Love is a feeling so powerful, that the human race, in all our diverse manifestations, has designed rituals and ceremonies solely to honor and celebrate the mystery of it.

And that is why we’re here today.  

I could continue to wax philosophical on love, but I’ll spare you. I will just give this advice, as it’s something I’ve found true in my own life:

Learn to recognize challenge as opportunity for growth.
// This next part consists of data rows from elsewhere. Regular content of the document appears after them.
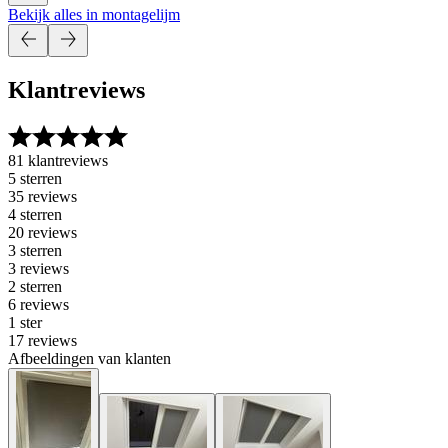
Bekijk alles in montagelijm
Klantreviews
81 klantreviews
5 sterren
35 reviews
4 sterren
20 reviews
3 sterren
3 reviews
2 sterren
6 reviews
1 ster
17 reviews
Afbeeldingen van klanten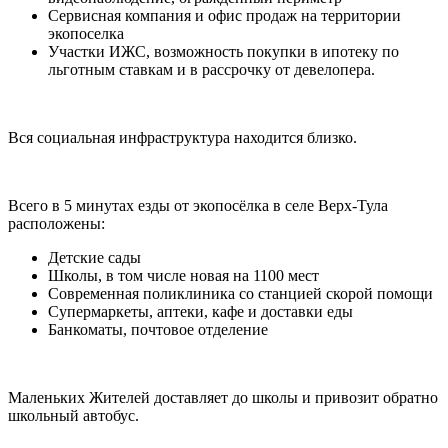
Сервисная компания и офис продаж на территории
экопоселка
Участки ИЖС, возможность покупки в ипотеку по
льготным ставкам и в рассрочку от девелопера.
Вся социальная инфраструктура находится близко.
Всего в 5 минутах езды от экопосёлка в селе Верх-Тула
расположены:
Детские сады
Школы, в том числе новая на 1100 мест
Современная поликлиника со станцией скорой помощи
Супермаркеты, аптеки, кафе и доставки еды
Банкоматы, почтовое отделение
Маленьких Жителей доставляет до школы и привозит обратно
школьный автобус.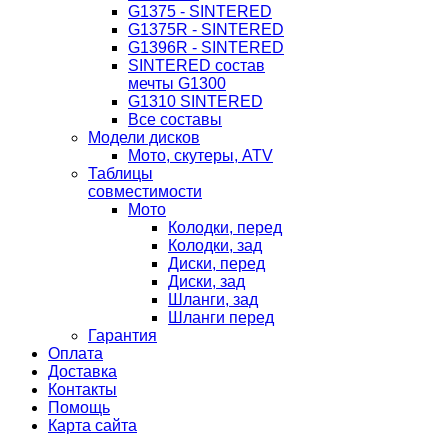
G1375 - SINTERED
G1375R - SINTERED
G1396R - SINTERED
SINTERED состав
мечты G1300
G1310 SINTERED
Все составы
Модели дисков
Мото, скутеры, ATV
Таблицы
совместимости
Мото
Колодки, перед
Колодки, зад
Диски, перед
Диски, зад
Шланги, зад
Шланги перед
Гарантия
Оплата
Доставка
Контакты
Помощь
Карта сайта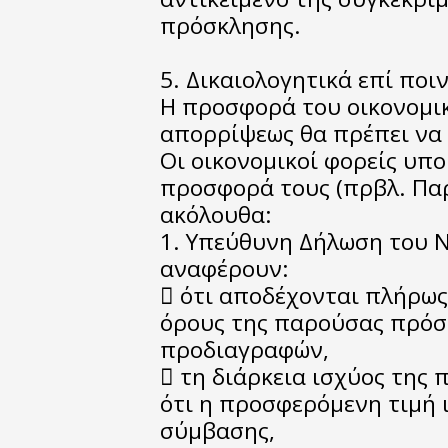
πρόσκλησης.
5. Δικαιολογητικά επί πο
Η προσφορά του οικονομι
απορρίψεως θα πρέπει να 
Οι οικονομικοί φορείς υπ
προσφορά τους (πρβλ. Παρ
ακόλουθα:
1. Υπεύθυνη Δήλωση του Ν
αναφέρουν:
 ότι αποδέχονται πλήρως
όρους της παρούσας πρόσ
προδιαγραφών,
 τη διάρκεια ισχύος της 
ότι η προσφερόμενη τιμή ι
σύμβασης,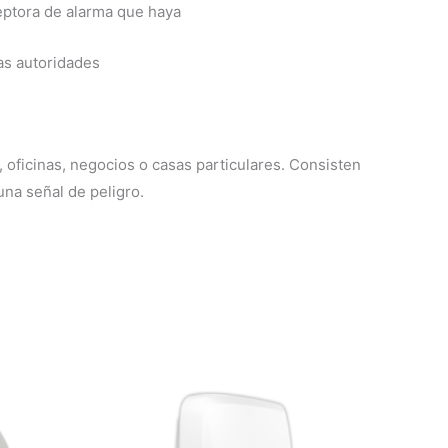
ceptora de alarma que haya
las autoridades
ficinas, negocios o casas particulares. Consisten
una señal de peligro.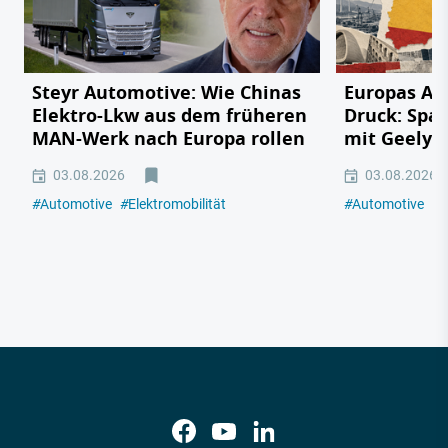
Steyr Automotive: Wie Chinas
Europas Au
Elektro-Lkw aus dem früheren
Druck: Span
MAN-Werk nach Europa rollen
mit Geely,
03.08.2026
03.08.2026
#
Automotive
#
Elektromobilität
#
Automotive
#
E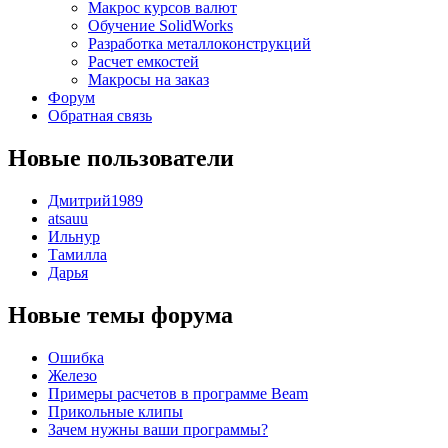
Макрос курсов валют
Обучение SolidWorks
Разработка металлоконструкций
Расчет емкостей
Макросы на заказ
Форум
Обратная связь
Новые пользователи
Дмитрий1989
atsauu
Ильнур
Тамилла
Дарья
Новые темы форума
Ошибка
Железо
Примеры расчетов в программе Beam
Прикольные клипы
Зачем нужны ваши программы?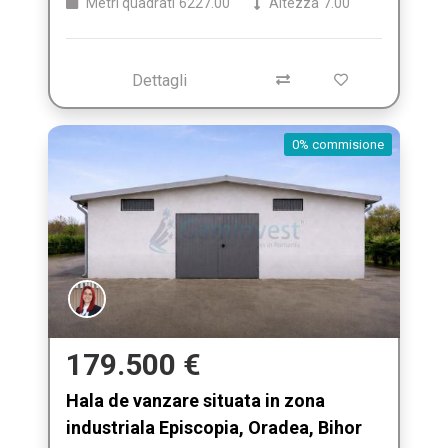
Metri quadrati
6227.00
Altezza
7.00
Dettagli
0% commisione
179.500 €
Hala de vanzare situata in zona
industriala Episcopia, Oradea, Bihor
Remember, going forward into your new lives together, that your love won’t always feel exactly like it does today. Because of the very nature of time and experience, you will change, and that love, your love,  will change along with you.

And it should.
Don’t hold onto a static representation of what you think it should look or feel like.
As life presents its trials, your love will be challenged.
That’s a good thing.
Because if we aren’t challenged, we stagnate.
But when we take on challenges, we grow better and stronger. And if you rise to meet those challenges together, your love will grow exponentially,
and your lives will be all the more enriched by the power of the love you have built with one another.
In closing, I want to say thank you. Like I said, humans want to make sense of things, or at least want things to make sense. And the two of you getting married, well few things in life make more sense than that

So, thank you.

Thank you for honoring your discovery of that feeling we call love, for being brave enough to commit to that love, and for inviting us all here to this ceremony to celebrate that love with you.